Do you value creativity in your organisation? In his book A Whole New Mind: Why Right-brainers will Rule the Future, Daniel Pink says we have entered the ‘Conceptual Age’ of creators and empathizers, where creativity will become the competitive difference. He outlines six essential elements: Design, Story, Symphony, Empathy, Play and Meaning.
A short-time ago I spent 3 days with a swarm of highly creative business people in Amsterdam at a Business Models Inc event – ‘Business Model Canvas: The Game’. If creativity is the answer to the next generation of leading businesses I may well have been in the company of some of the world’s next game-changers.
Reviewing Business Model Canvas Game Prototypes
The 3 day collaboration fused a 72 hour game-jam, where six teams of game developers built prototypes to gamify the Business Model Canvas, with a full-day workshop led by Sunni Brown on Gamestorming, a further workshop with Patrick Van Der Pijl developing prototypes for a ‘Vision Canvas’, and a masterful presentation by Alex Osterwalder on how business model innovation will be used to shape the next era of disruptive businesses.
The Game-Jam HQ
I got a real buzz from this event. Sometimes you find yourself surrounded by people who seem to speak your language (even when English isn’t their first language) and for me this was one of those moments – artists who’ve become business consultants, urban designers who’ve become experts at business visioning, Agile and Scrum specialists looking to Visual Thinking and Gamestorming to improve productivity, and professional facilitators looking to improve their business engagement skills.
Work-shopping the Vision Canvas
Osterwalder proposed that business now needs two distinct leaders; the ‘Chief Execution Officer’, responsible for executing the existing business model; and the ‘Chief Entrepreneurial Officer’ who would be responsible for designing and implementing future business models.
Alexander Osterwalder talks about the importance of ongoing entrepreneurial innovation
EA’s Architecture Innovation Curve – the journey ahead
(*Adapted from Ruth Malan, Dana Bredemeyer)
I buy into this view of the world. The practice of Enterprise Architecture is itself on a journey of innovation – from its roots in technology through to a much broader business context. At EA our ongoing challenge is to continually develop and reinvent our business as enterprise architecture practice evolves up the strategic stack.
I must congratulate Business Models Inc for putting this event together. They are an exciting consultancy, taking a fresh approach to generating disruptive business models. I like these guys because they, like us, use design, story, play and meaning as a key platform to energise businesses and to find new ways to innovate and create business value. They work with clients to co-create the new business model – while we co-create the execution path to make the client’s new vision a reality.

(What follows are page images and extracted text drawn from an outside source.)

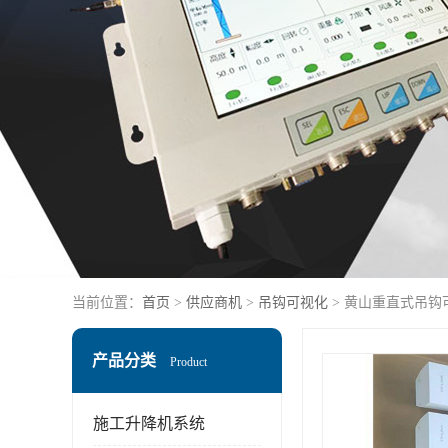
当前位置：
首页
>
供应商机
>
吊钩可视化
> 黄山重直式吊钩
产品分类
Product
施工升降机系统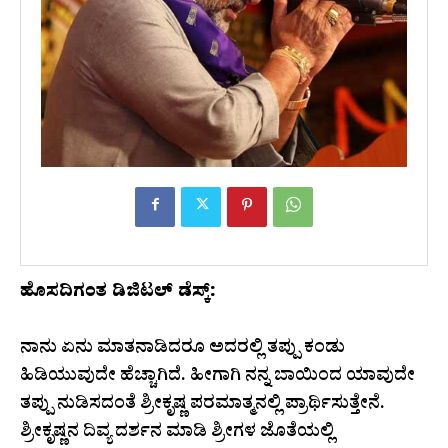
ಹೊಸದಿಗಂತ ಡಿಜಿಟಲ್ ಡೆಸ್ಕ್:
ನಾನು ಏನು ಮಾತನಾಡಿದರೂ ಅದರಲ್ಲಿ ತಪ್ಪು ಕಂಡು
ಹಿಡಿಯುವುದೇ ಹೆಚ್ಚಾಗಿದೆ. ಹೀಗಾಗಿ ನನ್ನ ಬಾಯಿಂದ ಯಾವುದೇ
ತಪ್ಪು ನುಡಿಸದಂತೆ ಶ್ರೀಕೃಷ್ಣ ಪರಮಾತ್ಮನಲ್ಲಿ ಪ್ರಾರ್ಥಿಸುತ್ತೇನೆ.
ಶ್ರೀಕೃಷ್ಣನ ದಿವ್ಯ ದರ್ಶನ ಮಾಡಿ ಶ್ರೀಗಳ ಜೊತೆಯಲ್ಲಿ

Work-shopping the Game Design Principles
Are you seeing an increase in the uptake of Design, Story, Symphony, Empathy, Play and Meaning in your organisation, as described by Daniel Pink? Is creativity valued in your organisation?

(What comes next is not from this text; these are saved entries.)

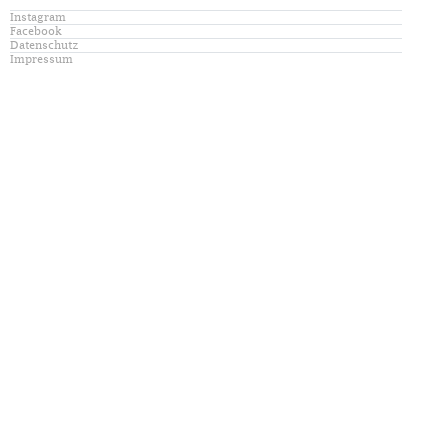
Instagram
Facebook
Datenschutz
Impressum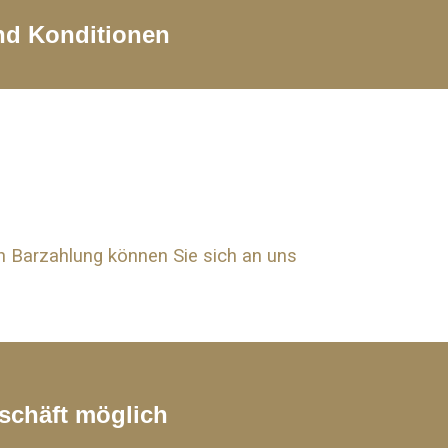
und Konditionen
 Barzahlung können Sie sich an uns
schäft möglich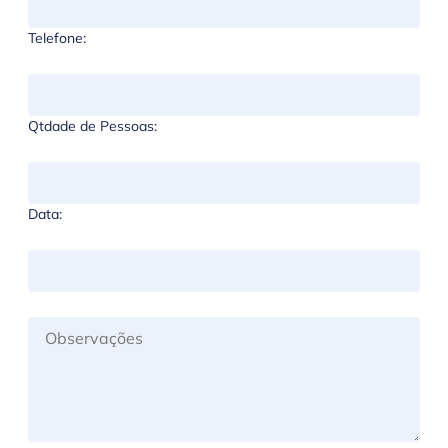
Telefone:
Qtdade de Pessoas:
Data:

Thanks for the story. I really like the sound of what these guys are doing. Our continuing journey to create real strategic value in the minds of business executives requires us to think of better ways of communicating, whilst having the confidence that comes from a structured and repeatable approach (if that’s not too much of an oxymoron). I think initiatives like this and the Business Model Canvas allows us the creativity and the discipline to enable businesses to understand and evolve. These are certanly two things that are needed in business today if you hope to be around tomorrow.
Great post! We totally agree with you that business, design principles, gaming and play should become more integrated when it comes to innovation. We were honored by your visit to our event in Amsterdam. Good to hear you had a good time!
Great post. The argument, and need, for the creative-agile business model has been around for decades. If we change some of the present-day nomenclature then we could be reading from Brain of the Firm (1971): how the organization composes itself and the way it behaves in response to stimulus from its environment (and how in turn that may go on to affect the environment).
To be successful, the organization must first be open to BM creativity (or at least be willing to resist the prejudice that the current model is ‘working just fine’) as it is to, say, new product ideas. Secondly, the organization needs to become attuned to the business environment so that it is able to hear the right messages from the overwhelming noise. The observation made in 1971 that is just as relevant today is that it is our timely capacity to absorb and filter the information we’re constantly receiving that sets the agenda for creativity. How do we know we’re listening correctly? The new model needs to be tested in the environment, frequently, and the environment monitored for new messages…
I think the difference between then and now is the sheer scale and opportunity for collaboration that is enabling information gathering + filtering and the creative process to make good on delivering those old ideas in their new form.
Good text but I have to ask:When was creativity not the competitive advantage ?
Perhaps my yoghurt is still fresh …
Thanks for your contribution @DBJ. Agree that creativity has often been at the heart of a competitive edge however innovation is now occurring more aggressively – at the business model design level as well as in product and service delivery. For many industries the shelf life of a business model is rapidly shrinking, placing pressure, and thus greater value, on business innovation. Consequently we are seeing the pendulum in business investment and sponsorship swinging from an analytical, reliability-based focus to a more intuitive, validity-based focus.